Лежит в нём Василий Серафимович. Вчера ещё – яланский. Теперь – ветхий. Уничижённый. Бездыханный. Сущий уже во гробу, но не на глиняной пока ещё заимке – не добрался, никто его не подторопит. В доме, в котором родился и прожил. Прибирать будут завтра – скоро портится. Лежит – приобретает. Внимательный – познаёт. Никто к нему не обратился, не воззвал: «Старик, встань». И не встаёт. Тлеет, чтобы когда-нибудь в нетление облечься. Когда кости его взойдут, как трава, возведётся на них плоть и прострётся по ней кожа. После придёт от четырёх ветров дух и одушевит – обещано. Как древо жизни, станут дни его. Пока лежит. Свидетельствует. Зовёт нас, живых ещё, чтобы пришли взглянуть, как красота его телесная чернеет. Придут многие. Да не все. Кто-то по уважительной причине. Учитель физики, Иван Сергеевич, поедет в школу, в Полоусно. Хоть и не очень он там завтра будет нужен – так, может, кто-то полагает. Линейка в школе – дело важное. Не то что смерть. Та – лишь тогда, когда приходит за тобой. Или за кем-то очень тебе близким.

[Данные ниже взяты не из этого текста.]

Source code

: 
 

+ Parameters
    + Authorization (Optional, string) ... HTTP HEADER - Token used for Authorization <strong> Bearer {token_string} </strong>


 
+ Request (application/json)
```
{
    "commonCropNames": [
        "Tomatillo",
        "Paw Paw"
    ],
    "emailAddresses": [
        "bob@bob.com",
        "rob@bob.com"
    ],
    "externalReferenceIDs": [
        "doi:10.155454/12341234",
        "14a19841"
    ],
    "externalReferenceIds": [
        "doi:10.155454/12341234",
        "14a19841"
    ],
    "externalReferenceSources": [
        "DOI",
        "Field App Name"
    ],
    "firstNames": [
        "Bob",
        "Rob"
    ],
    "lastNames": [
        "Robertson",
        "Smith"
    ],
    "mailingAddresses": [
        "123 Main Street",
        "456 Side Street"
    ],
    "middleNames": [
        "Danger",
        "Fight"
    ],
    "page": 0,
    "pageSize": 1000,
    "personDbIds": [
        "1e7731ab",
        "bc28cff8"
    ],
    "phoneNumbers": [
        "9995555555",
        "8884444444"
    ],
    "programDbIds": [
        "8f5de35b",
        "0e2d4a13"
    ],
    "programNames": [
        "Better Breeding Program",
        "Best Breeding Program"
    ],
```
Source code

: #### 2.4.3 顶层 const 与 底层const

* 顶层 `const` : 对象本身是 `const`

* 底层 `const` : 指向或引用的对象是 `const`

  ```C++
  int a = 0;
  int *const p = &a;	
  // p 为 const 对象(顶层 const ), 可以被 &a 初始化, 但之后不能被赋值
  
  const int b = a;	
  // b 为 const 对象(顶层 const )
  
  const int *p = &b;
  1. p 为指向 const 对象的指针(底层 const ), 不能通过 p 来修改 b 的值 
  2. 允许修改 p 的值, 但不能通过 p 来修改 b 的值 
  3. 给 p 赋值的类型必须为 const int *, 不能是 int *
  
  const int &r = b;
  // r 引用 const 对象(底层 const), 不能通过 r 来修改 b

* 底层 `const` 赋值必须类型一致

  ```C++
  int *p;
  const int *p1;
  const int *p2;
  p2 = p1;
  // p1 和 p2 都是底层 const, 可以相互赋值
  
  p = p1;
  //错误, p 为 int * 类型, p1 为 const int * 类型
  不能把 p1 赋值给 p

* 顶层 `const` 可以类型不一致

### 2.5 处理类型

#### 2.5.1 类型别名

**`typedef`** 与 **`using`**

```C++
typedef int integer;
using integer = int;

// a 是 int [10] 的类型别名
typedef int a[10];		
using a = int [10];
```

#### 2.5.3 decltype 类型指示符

Сидит на стуле около гроба овдовевшая. Имя её Таисья Алексеевна Плетикова, в девках Белозёрова. Яланская. Чалдонка.

Теперь:

В чёрном. Грузная. Скорбит. Никак узнать не может мужа. Замуж-то выходила вроде за другого.

По дому смерть-хозяйка ходит – значительная, ко всем присматривается – как к своим.

Ноль: два. Два: ноль. Два, или – несколько…

* * *

Пьеса заканчивается. Но все остаются на своих местах. Зрители вяло, приличия ради, требуют автора – вроде положено – или поаплодировать ему, или освистать.

Автор выходит, неловкий, неуклюжий, с любовью низко кланяется актёрам, давно ему, похоже, знакомым, отдельно и ещё более почтительно – исполнителю главной роли, лежащему в домовине. Затем поворачивается застенчиво к публике и произносит в зал косноязыко:

– Помолитесь за нас, немощных и грешных, за живых ещё и отошедших.

– Господи! Господи! Господи! Господи! – кто-то из зрителей, наверное, так помолился.